Phorbas raised his eyebrows. “A faun indeed! Do I look blue to you? Have I displayed an irritating urge to do acrobatics? No. I am a son of Pan. A satyr. The two are quite,
quite
distinct. It’s the humans who clump us all together.”

Robin said nothing. He stared at the satyr. This wasn’t really happening.

“Aunt Irene … hired you?” he asked, trying not to stare at the goat legs. Phorbas had released his hand and was walking in a slow circle around him, his ivory hooves clacking neatly on the floorboards.

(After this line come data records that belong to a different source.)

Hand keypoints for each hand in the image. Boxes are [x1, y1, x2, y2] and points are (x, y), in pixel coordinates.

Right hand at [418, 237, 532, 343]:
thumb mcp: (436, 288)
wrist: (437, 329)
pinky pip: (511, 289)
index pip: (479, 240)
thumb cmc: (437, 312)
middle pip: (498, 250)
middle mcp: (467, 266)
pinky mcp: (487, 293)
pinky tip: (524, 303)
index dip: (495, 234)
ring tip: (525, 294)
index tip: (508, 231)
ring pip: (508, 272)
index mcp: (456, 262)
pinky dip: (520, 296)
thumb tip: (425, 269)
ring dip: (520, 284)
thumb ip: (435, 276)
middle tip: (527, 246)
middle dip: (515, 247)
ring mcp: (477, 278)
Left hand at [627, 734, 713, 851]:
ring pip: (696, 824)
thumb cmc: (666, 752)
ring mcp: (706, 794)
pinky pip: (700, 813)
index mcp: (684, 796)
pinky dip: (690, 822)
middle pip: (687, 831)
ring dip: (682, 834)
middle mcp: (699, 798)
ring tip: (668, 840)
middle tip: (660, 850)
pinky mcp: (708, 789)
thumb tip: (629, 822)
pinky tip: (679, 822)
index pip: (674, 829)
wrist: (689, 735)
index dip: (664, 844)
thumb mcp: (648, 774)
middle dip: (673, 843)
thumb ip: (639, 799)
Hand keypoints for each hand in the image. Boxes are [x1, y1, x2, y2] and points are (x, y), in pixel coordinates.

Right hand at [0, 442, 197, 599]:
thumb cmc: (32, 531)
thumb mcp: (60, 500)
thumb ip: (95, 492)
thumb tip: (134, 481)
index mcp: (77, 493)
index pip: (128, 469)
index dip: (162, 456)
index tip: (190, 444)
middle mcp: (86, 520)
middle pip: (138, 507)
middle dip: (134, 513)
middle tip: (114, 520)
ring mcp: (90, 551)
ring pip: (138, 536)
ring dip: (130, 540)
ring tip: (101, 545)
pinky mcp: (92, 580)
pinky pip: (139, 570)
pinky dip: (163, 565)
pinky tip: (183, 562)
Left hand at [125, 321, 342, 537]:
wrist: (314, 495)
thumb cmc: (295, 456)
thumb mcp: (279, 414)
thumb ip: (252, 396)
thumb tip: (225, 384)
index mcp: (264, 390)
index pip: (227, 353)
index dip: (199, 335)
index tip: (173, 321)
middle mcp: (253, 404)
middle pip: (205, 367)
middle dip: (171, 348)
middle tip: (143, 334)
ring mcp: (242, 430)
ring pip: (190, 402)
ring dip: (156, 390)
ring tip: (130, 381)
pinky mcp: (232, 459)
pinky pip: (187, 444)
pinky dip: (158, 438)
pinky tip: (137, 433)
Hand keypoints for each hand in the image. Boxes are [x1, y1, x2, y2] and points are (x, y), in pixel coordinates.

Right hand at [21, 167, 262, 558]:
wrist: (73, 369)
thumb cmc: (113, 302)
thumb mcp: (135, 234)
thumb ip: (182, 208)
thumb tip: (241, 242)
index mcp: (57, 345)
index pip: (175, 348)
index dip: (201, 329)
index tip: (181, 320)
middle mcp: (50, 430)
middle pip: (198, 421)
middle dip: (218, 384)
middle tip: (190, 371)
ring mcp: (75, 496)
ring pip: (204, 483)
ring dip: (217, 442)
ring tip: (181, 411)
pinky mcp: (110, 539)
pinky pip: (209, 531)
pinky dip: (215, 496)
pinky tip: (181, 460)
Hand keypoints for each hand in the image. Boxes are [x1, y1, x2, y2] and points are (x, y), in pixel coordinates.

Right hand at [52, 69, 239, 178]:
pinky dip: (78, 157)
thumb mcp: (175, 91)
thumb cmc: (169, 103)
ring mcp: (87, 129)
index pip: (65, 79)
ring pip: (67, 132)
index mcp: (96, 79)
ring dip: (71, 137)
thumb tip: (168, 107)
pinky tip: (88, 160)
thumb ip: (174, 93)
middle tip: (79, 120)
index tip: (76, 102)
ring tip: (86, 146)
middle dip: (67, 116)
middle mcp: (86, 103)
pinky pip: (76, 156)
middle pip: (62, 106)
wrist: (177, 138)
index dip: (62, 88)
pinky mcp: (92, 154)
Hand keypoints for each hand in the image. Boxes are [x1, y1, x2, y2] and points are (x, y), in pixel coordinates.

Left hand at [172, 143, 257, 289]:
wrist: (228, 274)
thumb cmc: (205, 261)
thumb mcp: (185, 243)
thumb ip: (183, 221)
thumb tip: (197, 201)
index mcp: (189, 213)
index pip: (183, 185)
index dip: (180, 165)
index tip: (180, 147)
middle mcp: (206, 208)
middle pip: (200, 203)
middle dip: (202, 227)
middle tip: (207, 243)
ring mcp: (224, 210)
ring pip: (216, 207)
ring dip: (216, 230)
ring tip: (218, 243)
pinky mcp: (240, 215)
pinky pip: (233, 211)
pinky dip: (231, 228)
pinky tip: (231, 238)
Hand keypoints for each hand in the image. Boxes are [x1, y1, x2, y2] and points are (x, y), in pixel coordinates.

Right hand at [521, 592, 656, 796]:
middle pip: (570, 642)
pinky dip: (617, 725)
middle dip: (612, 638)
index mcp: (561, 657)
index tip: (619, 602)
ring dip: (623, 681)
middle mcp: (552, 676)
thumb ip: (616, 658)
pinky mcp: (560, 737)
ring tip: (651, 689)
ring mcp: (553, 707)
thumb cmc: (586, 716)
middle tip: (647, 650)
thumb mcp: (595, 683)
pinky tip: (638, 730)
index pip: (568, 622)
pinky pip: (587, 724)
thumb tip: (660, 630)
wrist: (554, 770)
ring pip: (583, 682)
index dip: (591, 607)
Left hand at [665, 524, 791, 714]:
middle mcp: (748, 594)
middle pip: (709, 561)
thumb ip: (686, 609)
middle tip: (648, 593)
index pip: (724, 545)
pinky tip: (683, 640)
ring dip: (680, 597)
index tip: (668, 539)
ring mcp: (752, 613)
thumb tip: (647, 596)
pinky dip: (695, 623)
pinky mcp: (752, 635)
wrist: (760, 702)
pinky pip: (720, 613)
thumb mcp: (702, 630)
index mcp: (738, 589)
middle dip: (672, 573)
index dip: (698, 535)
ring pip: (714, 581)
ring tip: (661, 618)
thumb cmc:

“Oh yes,” Phorbas said. “I come with excellent credentials.”

“And she knows … she knows that you’re a … a…?”

“Satyr?” Phorbas supplied. “Yes, of course. She’s very bright you see. She would never have the temerity to confuse satyrs and fauns.”

“I think maybe I should sit down,” Robin said weakly. His feet suddenly felt a very long way away at the end of his legs.

Phorbas snapped his fingers under Robin’s nose. “No time for that, Master Robin. Your education has already begun. Your aunt informs me that due to a terrible series of mishaps and misunderstandings, you have no idea who you are, where you are from, or of what you are capable. You have been living in the human world far too long.” He shuddered slightly at this. “Which is most unfair on you. But all can be put right.”